How to remove duplicate lines of a record without changing the order

abhi.roy03 · August 2, 2008, 6:57am

Hi all,
I have to remove duplicate lines in a file without chainging the order.for eg if i have a record

pqr
def
abc
lmn
pqr
abc
mkh
hgf

the output should be
pqr
def
abc
lmn
mkh
hgf

Plz help me.It is urgent

Abhishek

radoulov · August 2, 2008, 7:18am

Is this a homework?
Try searching the forums.

redoubtable · August 2, 2008, 5:42pm

#!/usr/bin/perl -w

while (<STDIN>)
{
        push (@lines, $_);
}

print "-\n";

foreach my $i (@lines)
{
        if (scalar (grep { /$i/ } @lines) == 1)
        {
                print $i;
        }
}

Usage:

Tsunami repeated_lines # perl repeat.pl 
pqr
def
abc
lmn
pqr
abc
mkh
hgf
-
def
lmn
mkh
hgf
Tsunami repeated_lines #

To stop input, just hit Ctrl-D and the script will give you all the non-repeated strings in the input order.

You can also do something like:

Tsunami repeated_lines # cat lines |perl repeat.pl 
-
def
lmn
mkh
hgf
Tsunami repeated_lines # cat lines 
pqr
def
abc
lmn
pqr
abc
mkh
hgf
Tsunami repeated_lines #

fpmurphy · August 2, 2008, 6:12pm

Using awk ...

$ awk '! a[$0]++' file
pqr
def
abc
lmn
mkh
hgf
$

radoulov · August 2, 2008, 6:18pm

As I said,
you just need to search the forums to find the following solutions:

awk '!_[$0]++' input

perl -ne'print unless $_{$_}++' input

or:

perl -ne'$_{$_}++||print' input

era · August 3, 2008, 9:25am

If the requirement is to keep the last instead of the first occurrence, it's only marginally harder.

perl -ne '$n{$_} = $.; END { print sort { $n{$a} <=> $n{$b} } keys %n }'

If the last line lacks a newline, that will count as a unique line. It's not terribly hard to fix, but I didn't want to complicate the script.
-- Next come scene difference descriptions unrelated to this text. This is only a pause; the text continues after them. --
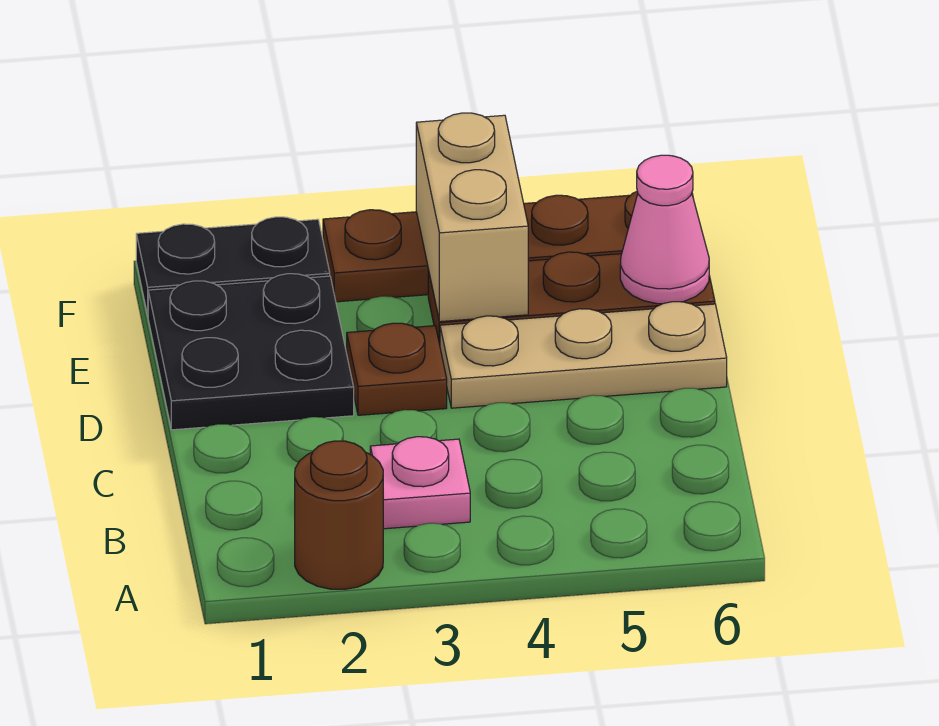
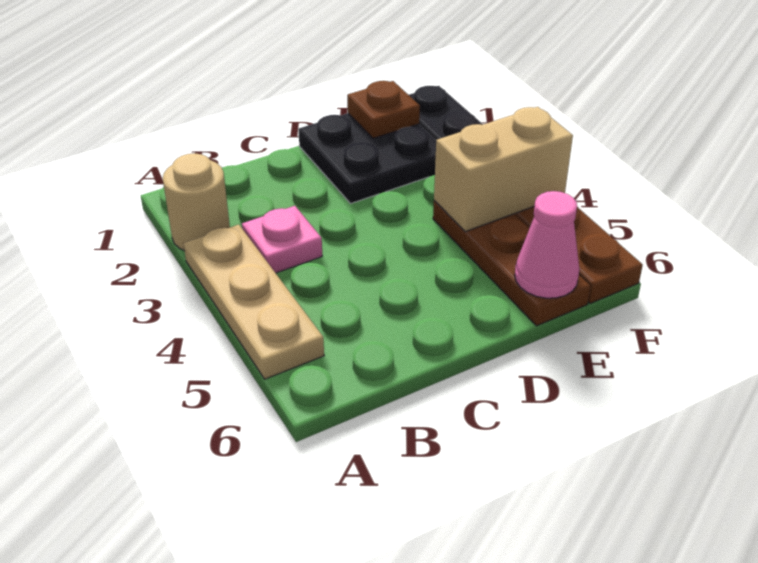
brown round brick A2 level 1 -> tan round brick A2 level 1
brown plate D3 level 1 -> brown plate E1 level 2
tan plate D4:D6 level 1 -> tan plate A3:A5 level 1

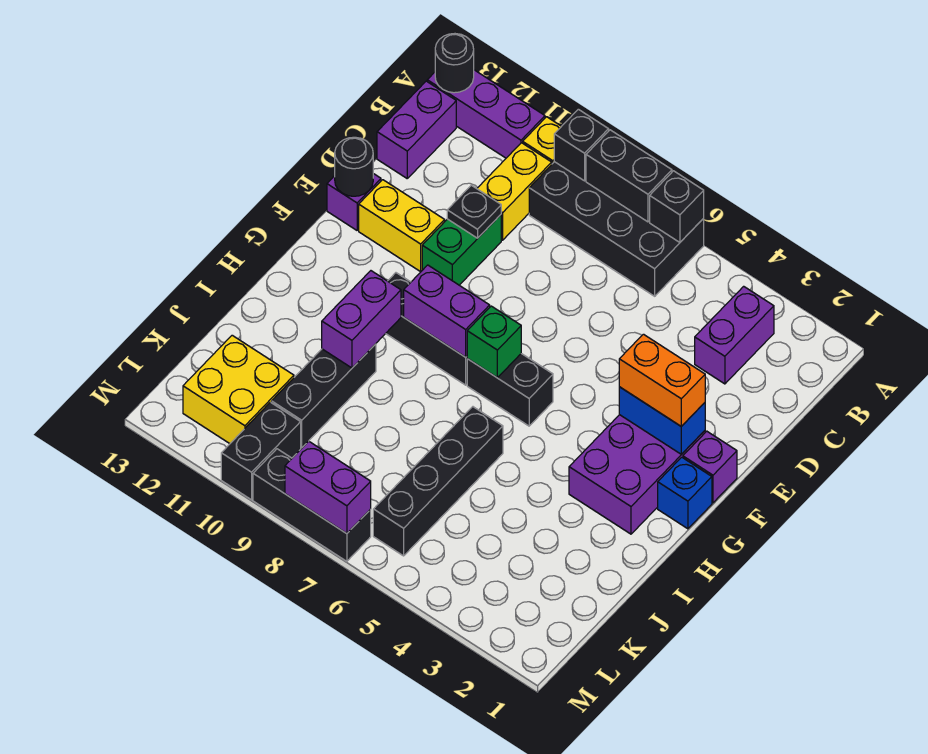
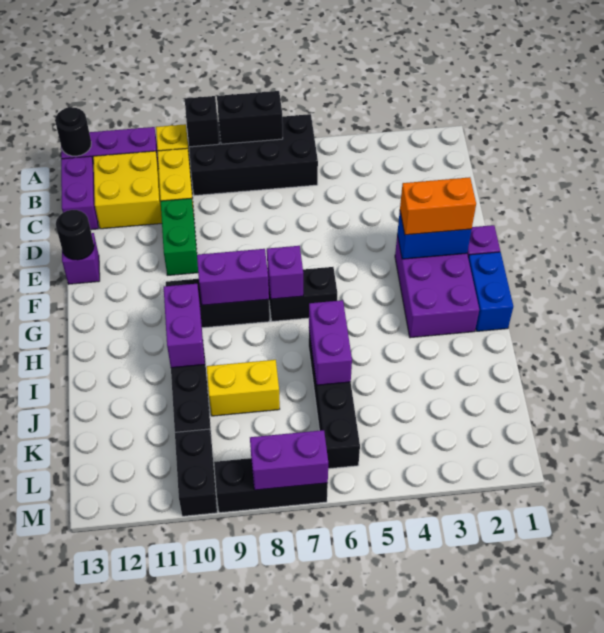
black brick A6 level 2 -> none
purple brick B3:C3 level 1 -> purple brick I6:J6 level 2
black plate D10 level 2 -> none
yellow brick E11:E12 level 1 -> yellow brick J8:J9 level 1
blue brick G1 level 1 -> blue brick G1:H1 level 1
green brick G7 level 2 -> purple brick G7 level 2
yellow brick K11:L12 level 1 -> yellow brick B11:C12 level 1

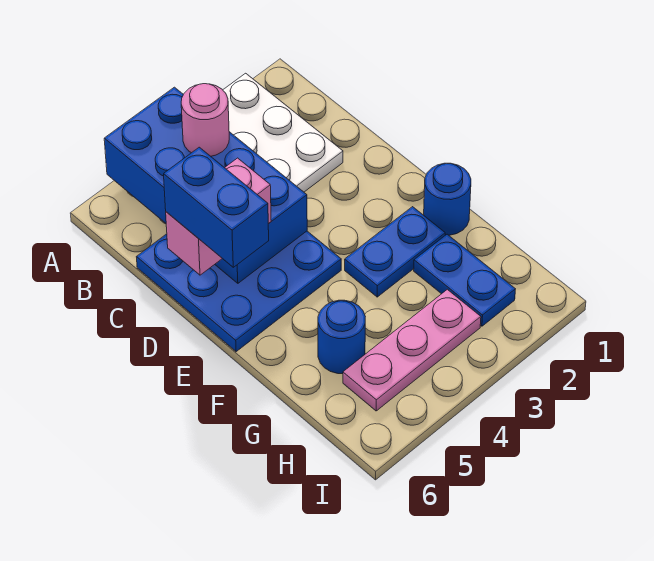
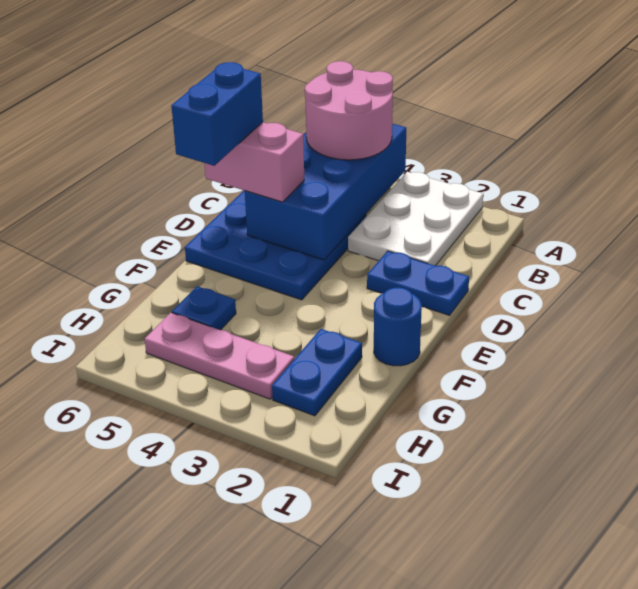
pink round brick B4 level 3 -> pink round brick A4:B5 level 3
blue plate F2:F3 level 1 -> blue plate D1:D2 level 1
blue round brick G5 level 1 -> blue plate G5 level 1

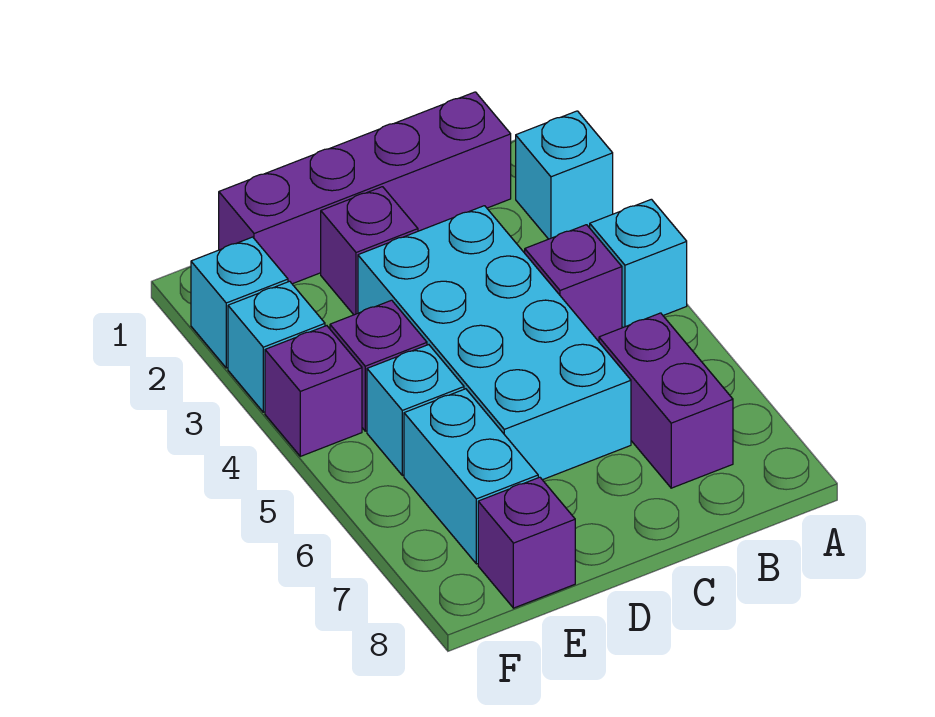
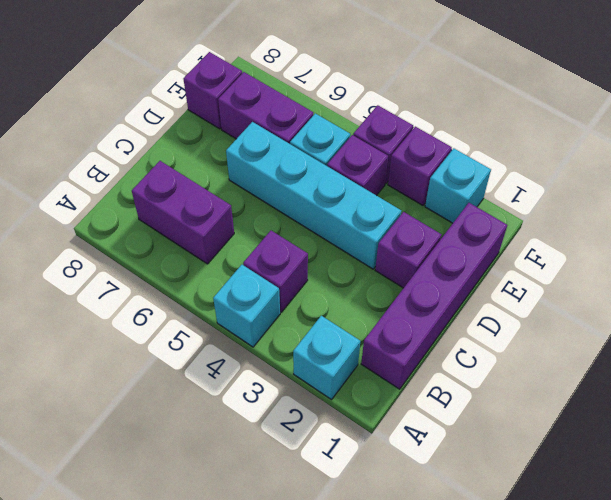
cyan brick C3:D6 level 1 -> cyan brick D3:D6 level 1
cyan brick E6:E7 level 1 -> purple brick E6:E7 level 1
cyan brick F3 level 1 -> purple brick F3 level 1

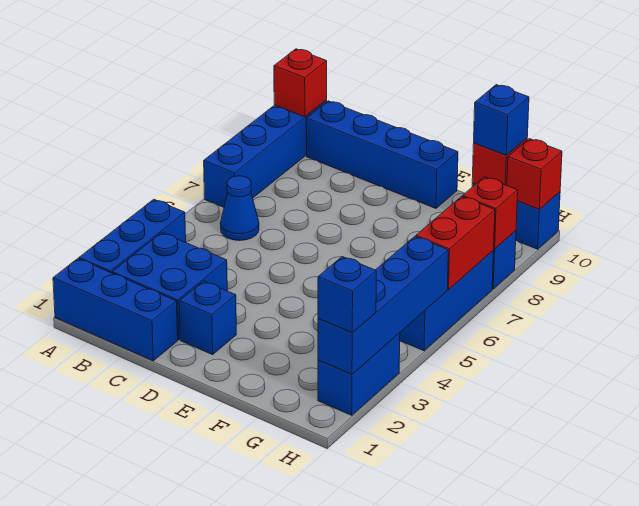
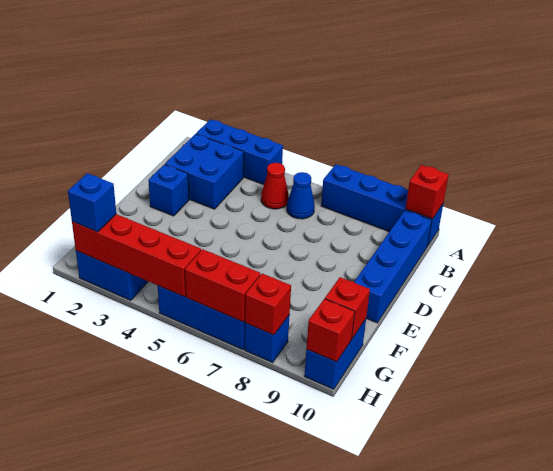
blue brick A1:C1 level 1 -> none
none -> red cone B5 level 1
blue brick G10 level 3 -> none
blue brick H2:H5 level 2 -> red brick H2:H5 level 2

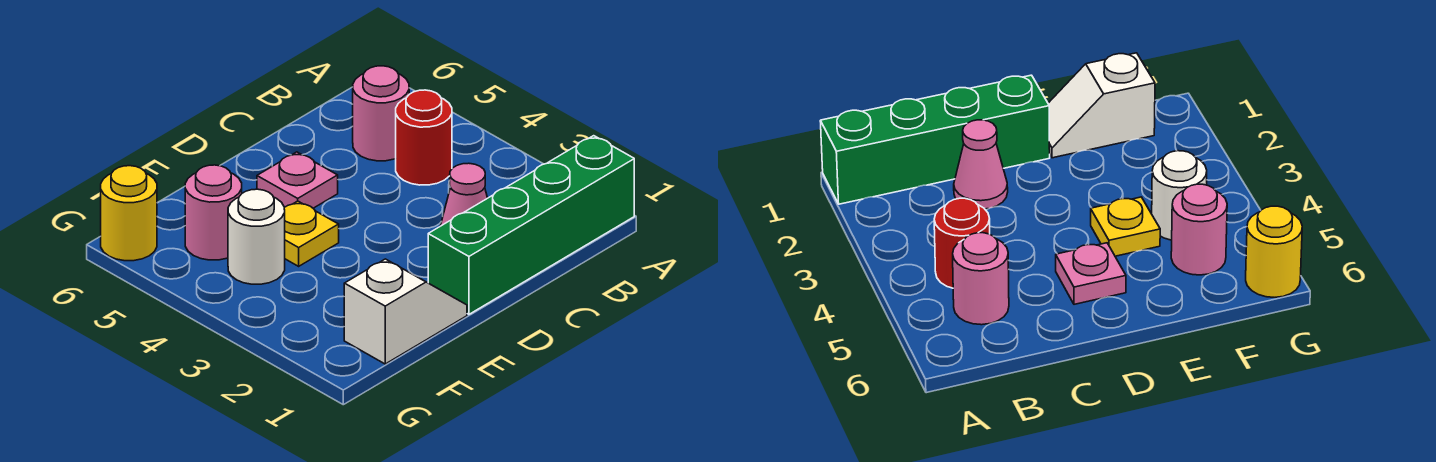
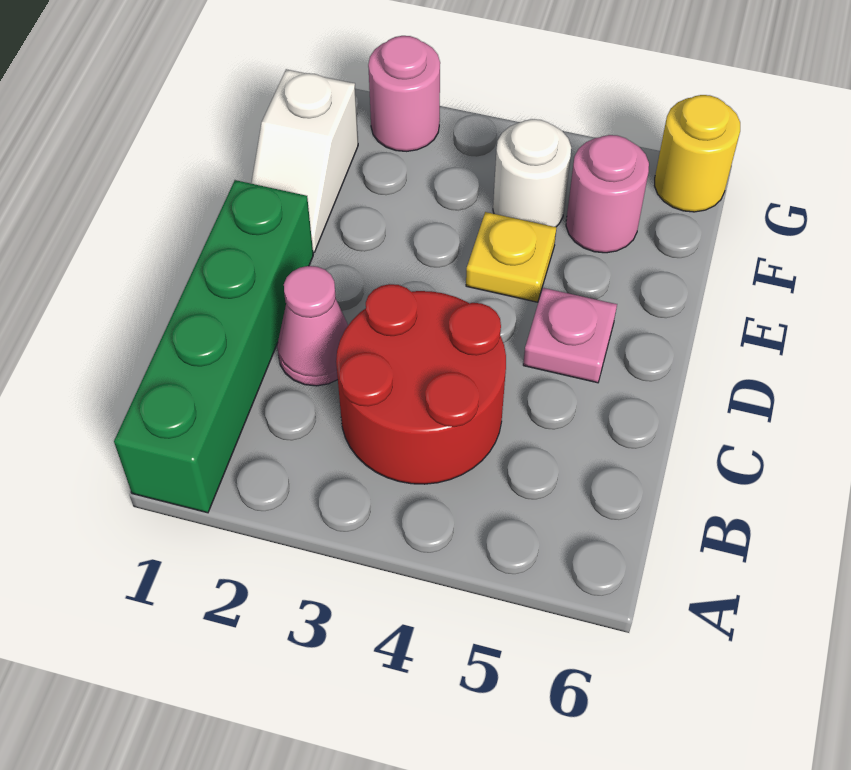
red round brick B4 level 1 -> red round brick B3:C4 level 1
pink round brick B5 level 1 -> pink round brick G2 level 1

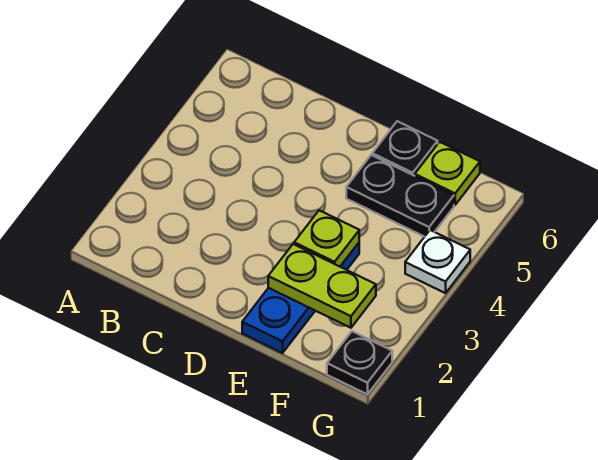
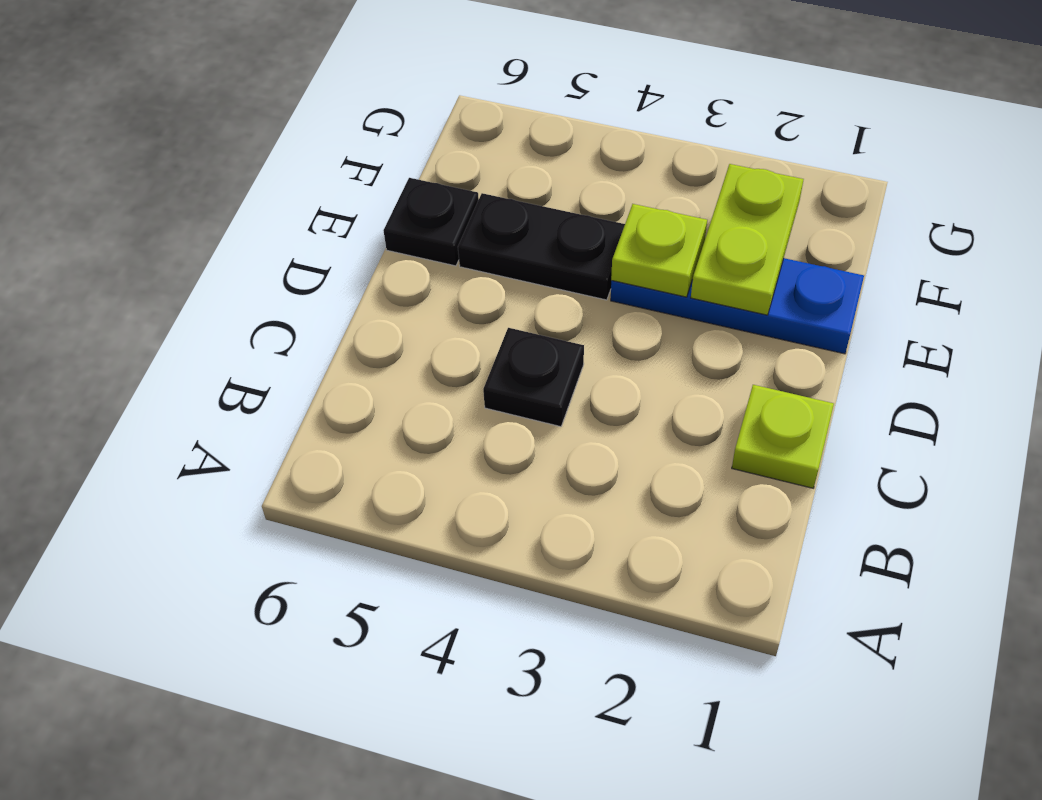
black plate E5:F5 level 1 -> black plate E4:E5 level 1
lime plate F6 level 1 -> lime plate C1 level 1
black plate G1 level 1 -> black plate C4 level 1
white plate G4 level 1 -> none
radoulov · August 3, 2008, 10:56am

With GNU Awk:

awk 'END { for (k in r) t[sprintf("%10d", r[k])] = k
  n = asorti(t, _)
  while (++i <= n) print t[_] }
{ r[$0] = NR }' filename

radoulov · August 3, 2008, 11:10am

Or event better (ha!):

[GNU Awk]

WHINY_USERS=1 awk 'END { 
  for (k in r) t[sprintf("%10d", r[k])] = k
  for (k in t) print t[k]}
  { r[$0] = NR }
' filename

If GNU Awk is not available:

awk '{ _[$0] = NR }
END { for (k in _) print _[k], k }
' OFS="\t" filename | 
              sort -n | 
                cut -f2-